### [Data to examine]
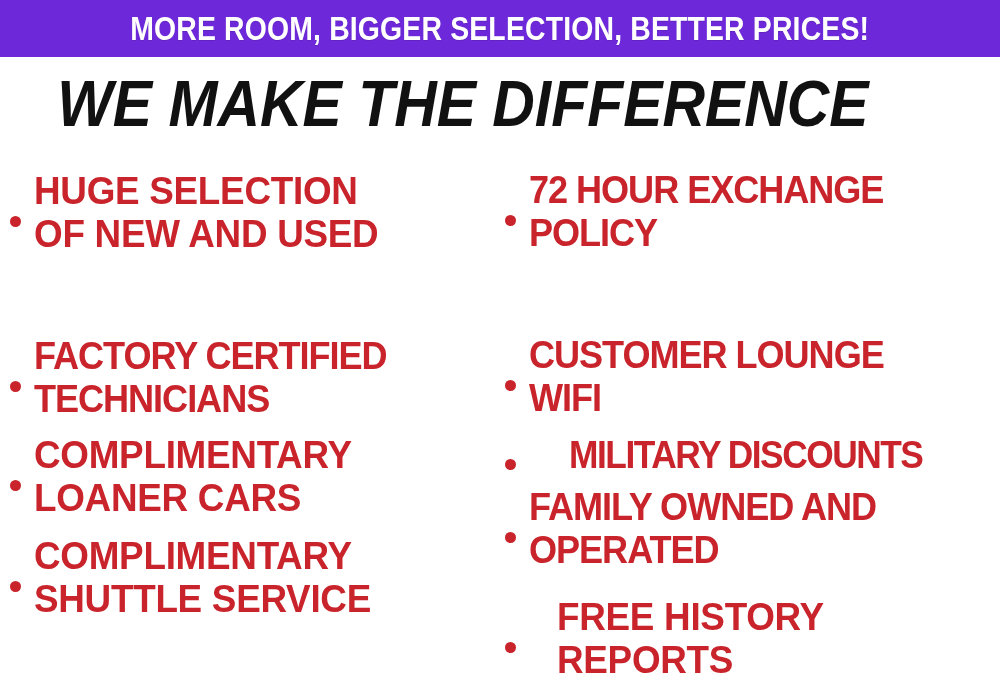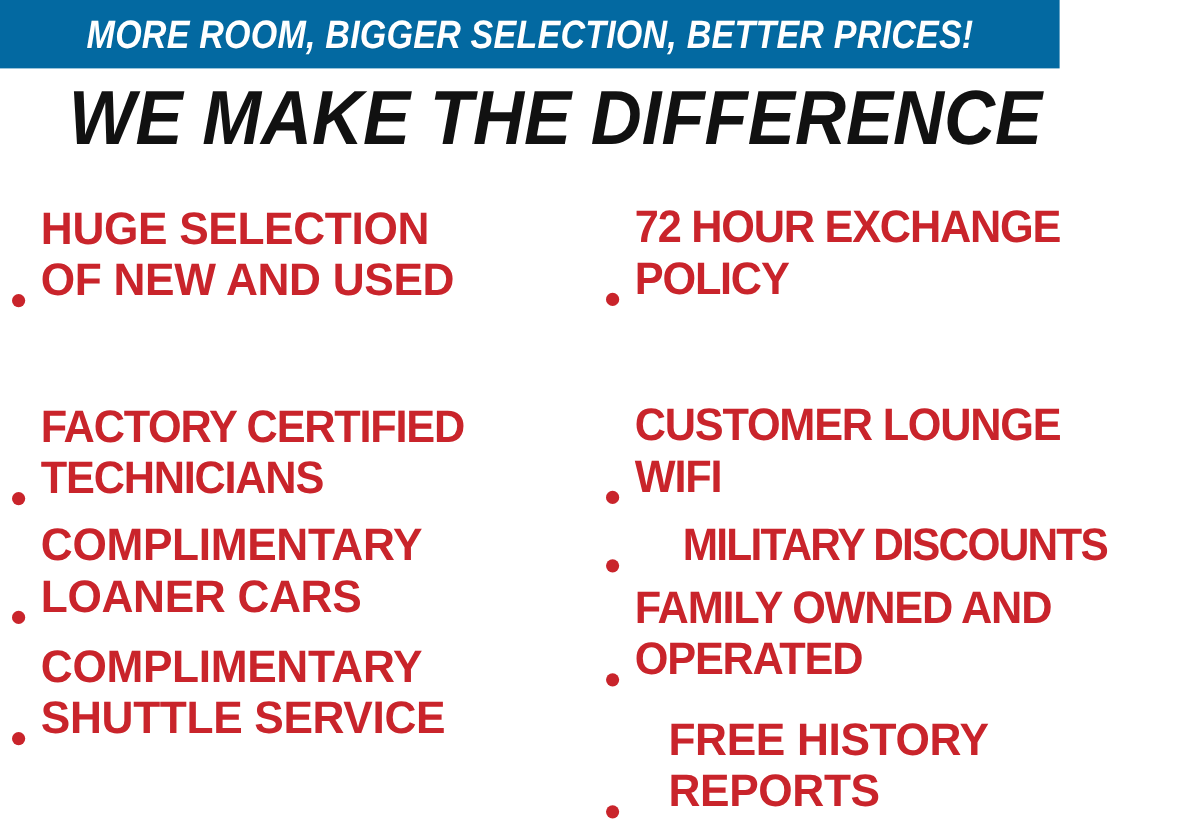--- a/index.html
+++ b/index.html
@@ -21,27 +21,26 @@
     height: 694px;
     background: #ffffff;
     box-sizing: border-box;
   }
 
   
   .banner {
     position: absolute;
     left: 0;
     top: 0;
-    width: 883px;
+    width: 1000px;
     height: 57px;
-    background: #0369a1;
+    background: #6d28d9;
     display: flex;
     align-items: center;
     justify-content: center;
-    font-style: italic;
   }
   .banner-text {
     color: #ffffff;
     font-family: "Liberation Sans Narrow", "Liberation Sans", sans-serif;
     font-weight: bold;
     font-size: 33px;
     line-height: 33px;
     letter-spacing: 0.2px;
     white-space: nowrap;
     transform: scaleX(0.86);
@@ -50,21 +49,21 @@
   }
 
   
   .headline-wrap {
     position: absolute;
     left: 0;
     top: 66px;
     width: 925px;
     height: 76px;
     display: flex;
-    align-items: flex-start;
+    align-items: center;
     justify-content: center;
   }
   .headline {
     color: #111111;
     font-family: "Liberation Sans Narrow", "Liberation Sans", sans-serif;
     font-weight: bold;
     font-style: italic;
     font-size: 64px;
     line-height: 64px;
     white-space: nowrap;
@@ -86,21 +85,21 @@
     top: 0;
     height: 534px;
   }
   .col-left  { left: 10px;  width: 480px; }
   .col-right { left: 505px; width: 495px; }
 
   .bullet {
     position: absolute;
     left: 0;
     display: flex;
-    align-items: flex-end;
+    align-items: center;
   }
   .dot {
     flex: 0 0 auto;
     width: 11px;
     height: 11px;
     border-radius: 50%;
     background: #c9242b;
     margin-top: 17px;
     margin-right: 13px;
   }

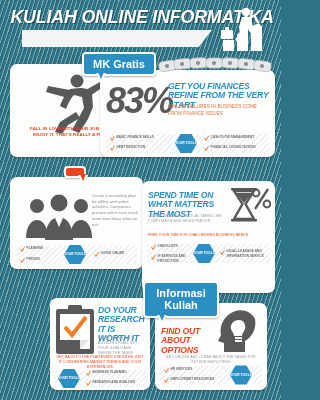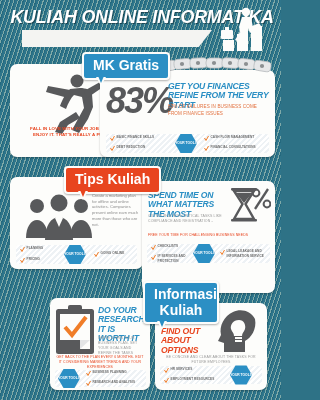--- a/index.html
+++ b/index.html
@@ -48,21 +48,21 @@
   
   .card {
     position: absolute;
     background: #fdfdfb;
     border-radius: 7px;
     box-shadow: 0 1px 2px rgba(0,0,0,.25);
   }
   
   .badge {
     position: absolute;
-    color: #fff; font-weight: bold; font-size: 14px;
+    color: #fff; font-weight: bold; font-size: 11px;
     text-align: center; line-height: 1.12;
     padding: 4px 9px;
     border-radius: 4px;
     border: 2px solid #fdfdfb;
     white-space: nowrap;
     box-shadow: 0 1px 2px rgba(0,0,0,.3);
     z-index: 5;
   }
   .badge.blue { background: #2b8fc4; }
   .badge.red  { background: #e8451f; }
@@ -236,21 +236,20 @@
           <svg class="tick" viewBox="0 0 10 12">
             <path d="M1 5 L4 10 L9 1" stroke="#f07d28" stroke-width="2" fill="none"></path>
           </svg>
           <span class="lbl">FINANCIAL CONSULTATIONS</span>
         </div>
       </div>
     </div>
   </div>
 
   <div class="badge red" style="left:64px; top:166px;">
-    <span>Tips Kuliah</span>
     <span class="tail"></span>
   </div>
 
   <div class="card" style="left:10px; top:177px; width:133px; height:92px;">
     <div style="position:absolute; left:12px; top:17px;">
       <svg viewBox="0 0 74 48" width="74" height="48">
         <circle cx="15" cy="12" r="7" class="icon-dark"></circle>
         <path d="M4 44 C4 33 9 26 15 26 C21 26 26 33 26 44 Z" class="icon-dark"></path>
         <circle cx="59" cy="12" r="7" class="icon-dark"></circle>
         <path d="M48 44 C48 33 53 26 59 26 C65 26 70 33 70 44 Z" class="icon-dark"></path>

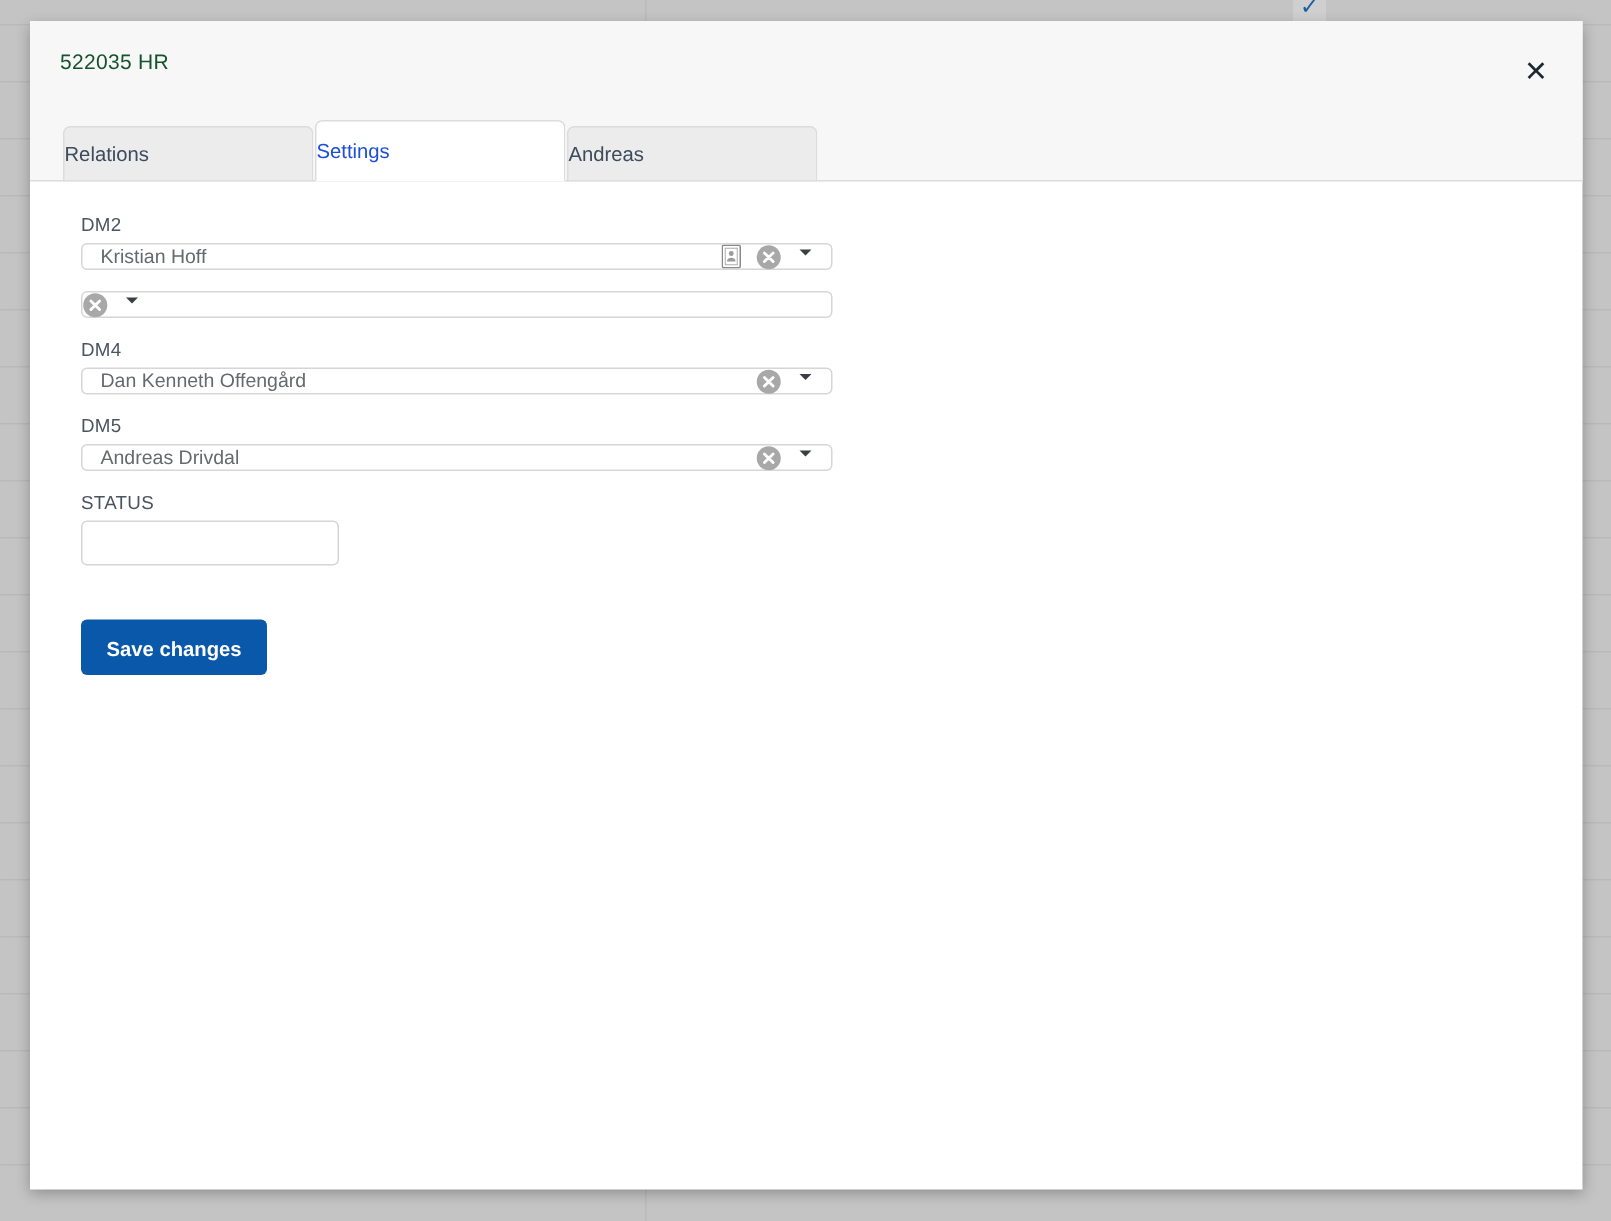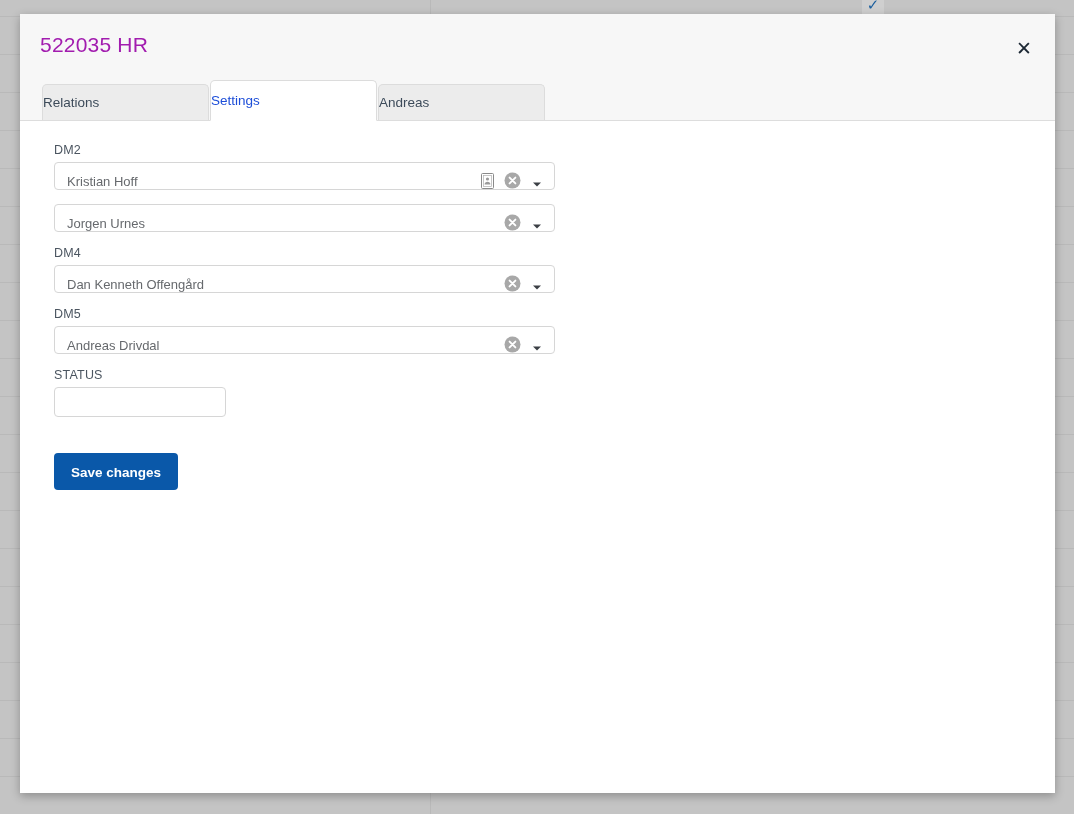--- a/index.html
+++ b/index.html
@@ -59,22 +59,22 @@
   .modal-header {
     position: relative;
     height: 107px;
     background: #f7f7f7;
     border-bottom: 1px solid #dddddd;
   }
   .modal-title {
     position: absolute;
     left: 20px;
     top: 19px;
-    font-size: 21px;
-    color: #a21caf;
+    font-size: 14px;
+    color: #14532d;
     letter-spacing: .2px;
   }
   .close-button {
     position: absolute;
     right: 18px;
     top: 22px;
     width: 26px;
     height: 26px;
     border: 0;
     background: transparent;
@@ -133,26 +133,26 @@
   .field-label {
     font-size: 12.5px;
     color: #4b5560;
     margin-bottom: 5px;
     letter-spacing: .2px;
   }
 
   .select-wrap {
     position: relative;
     width: 501px;
-    height: 28px;
+    height: 18px;
     background: #ffffff;
     border: 1px solid #d6d6d6;
     border-radius: 4px;
     display: flex;
-    align-items: flex-end;
+    align-items: flex-start;
   }
   .select-value {
     flex: 1;
     padding-left: 12px;
     font-size: 13px;
     color: #66696d;
     white-space: nowrap;
     overflow: hidden;
   }
   .badge-icon {
@@ -272,21 +272,20 @@
         </svg>
         <svg class="caret-icon" viewBox="0 0 10 10">
           <path d="M1 3.4 L5 7.4 L9 3.4 Z" fill="#3b3f45"></path>
         </svg>
       </div>
     </div>
 
     
     <div class="field-group">
       <div class="select-wrap">
-        <div class="select-value">Jorgen Urnes</div>
         <svg class="clear-icon" viewBox="0 0 17 17">
           <circle cx="8.5" cy="8.5" r="8" fill="#a8a8a8"></circle>
           <path d="M5.6 5.6 L11.4 11.4 M11.4 5.6 L5.6 11.4" stroke="#ffffff" stroke-width="1.9" stroke-linecap="round"></path>
         </svg>
         <svg class="caret-icon" viewBox="0 0 10 10">
           <path d="M1 3.4 L5 7.4 L9 3.4 Z" fill="#3b3f45"></path>
         </svg>
       </div>
     </div>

### [Your objective]
Write out the lines from the start of the material to the line with "font-size: 33px;", inclusive and exactly. Skip the pictures.

### [Solution]
--- a/index.html
+++ b/index.html
@@ -21,27 +21,26 @@
     height: 694px;
     background: #ffffff;
     box-sizing: border-box;
   }
 
   
   .banner {
     position: absolute;
     left: 0;
     top: 0;
-    width: 883px;
+    width: 1000px;
     height: 57px;
-    background: #0369a1;
+    background: #6d28d9;
     display: flex;
     align-items: center;
     justify-content: center;
-    font-style: italic;
   }
   .banner-text {
     color: #ffffff;
     font-family: "Liberation Sans Narrow", "Liberation Sans", sans-serif;
     font-weight: bold;
     font-size: 33px;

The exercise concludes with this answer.